Submitted by on January 22, 2012

Ferrari 512S Daytona 71In America in the mid-20th century carnivals and county fairs would hand out cigars as prizes for anyone who might win at the games offered on the midway.  Failure to win might elicit the response “Close, but no cigar.”

Well for Tony Adamowicz and Ronnie Bucknum at the Daytona 24-Hour race in 1971 those words would ring loud and long in their ears following the race.

At Daytona in 1971 few expected that Ferrari had much of a chance against the formidable Porsche 917.  The previous year Porsche had practically swept the field in winning the Manufacturer’s Championship and the only points race won by Ferrari that year was at Sebring after the Gulf 917s succumbed to faulty wheel hubs.

There was a glimmer of hope for Ferrari at Daytona in 1971 in the form of the beautifully prepared Penske-Sunoco Ferrari 512M that was driven by Mark Donohue and David Hobbs.

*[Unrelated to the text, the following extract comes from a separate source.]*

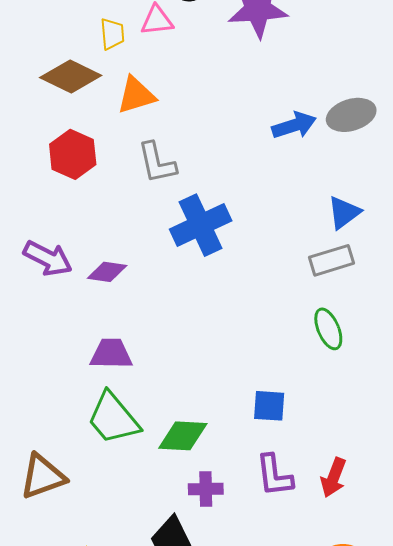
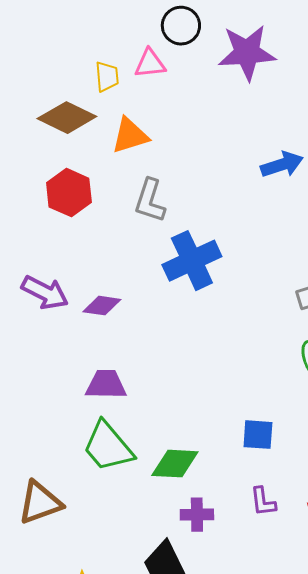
gray L-shape: (157, 163) -> (150, 201), turned 30
purple L-shape: (274, 475) -> (263, 502), size x0.7

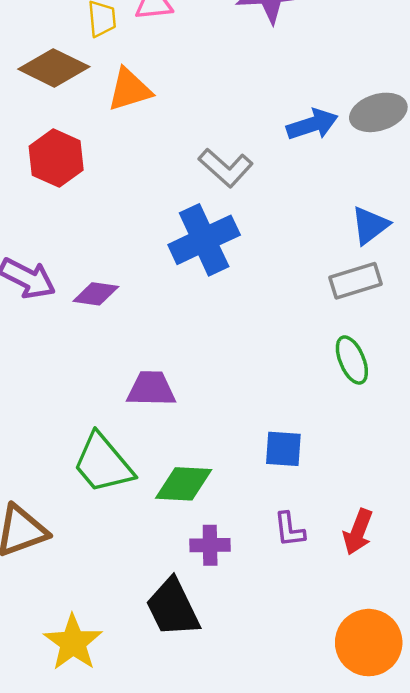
gray L-shape: (150, 201) -> (226, 168), moved, turned -66
purple trapezoid: (106, 385) -> (151, 389), moved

While the Donohue/Hobbs car won the pole position and led the early stages of the race they began experiencing mechanical difficulties.  On top of that a horrendous accident in the night put them in the pits for over an hour for repairs and when they returned to the track the car’s body was literally held together with duct tape.

In the meantime the Rodriguez/Oliver 917 was running like a train on rails and continued to build up a lead.  After 21 hours of racing their win was thought to be assured and they were 213 miles ahead of the second place NART Ferrari 512S of Tony Adamowicz and Ronnie Bucknum.

With three hours left, and with Jackie Oliver at the wheel the transmission on the 917 crapped out and he coasted off the high banks and down to the Porsche pit with the transmission stuck in top gear.

Under normal circumstances this would be a simple repair since they had plenty of time.  Just swap out the damaged transmission for a working one like Ford did in 1967 when they swapped out no less than twelve units in their Ford Mk. IIs.  However, rules changes by the FIA prevented this and some questioned if there was enough time to rebuild the transmission.

The John Wyer Gulf Team decided to go for it and in an amazingly short 92 minutes rebuilt the transmission.  The time was now 1:05 pm with just under two hours left in the race.  The Porsche had lost its huge lead and was now three laps behind the ailing Adamowicz/Bucknum Ferrari with the Dononue/Hobbs Ferrari coming up fast.

The “little Mexican” Pedro Rodriguez was tasked with regaining the lead and did so in a brilliant piece of driving that took him only 33 minutes.  What followed then were two unscheduled pit stops for Porsche, both for tires.  A brief rain shower forced them to pit for rain tires and when it cleared up they pitted again for slicks.  The Adamowicz/Bucknum Ferrari stayed out the entire time on slicks and regained the lead when the Porsche pitted for tires.

Once back on the track with new slicks Rodriguez continued his aggressive driving style and ended up beating the Ferrari by just over a lap.  It was the closest finish at a Daytona 24 hour race up to that time.

The photo above shows the then leading NART Ferrari 512S of Tony Adamowicz and Ronnie Bucknum as it brakes for turn three at Daytona.  The flames belching from the exhaust were caused by broken valve springs.  Ronnie Bucknum admitted to Tony Adamowicz many years later that he had been running the car at higher RPM’s that he should have and that caused the broken valve springs.  As a result they had to slow the car down to save it for the finish.  If not for that they could have won the race.  “Close, but no cigar.”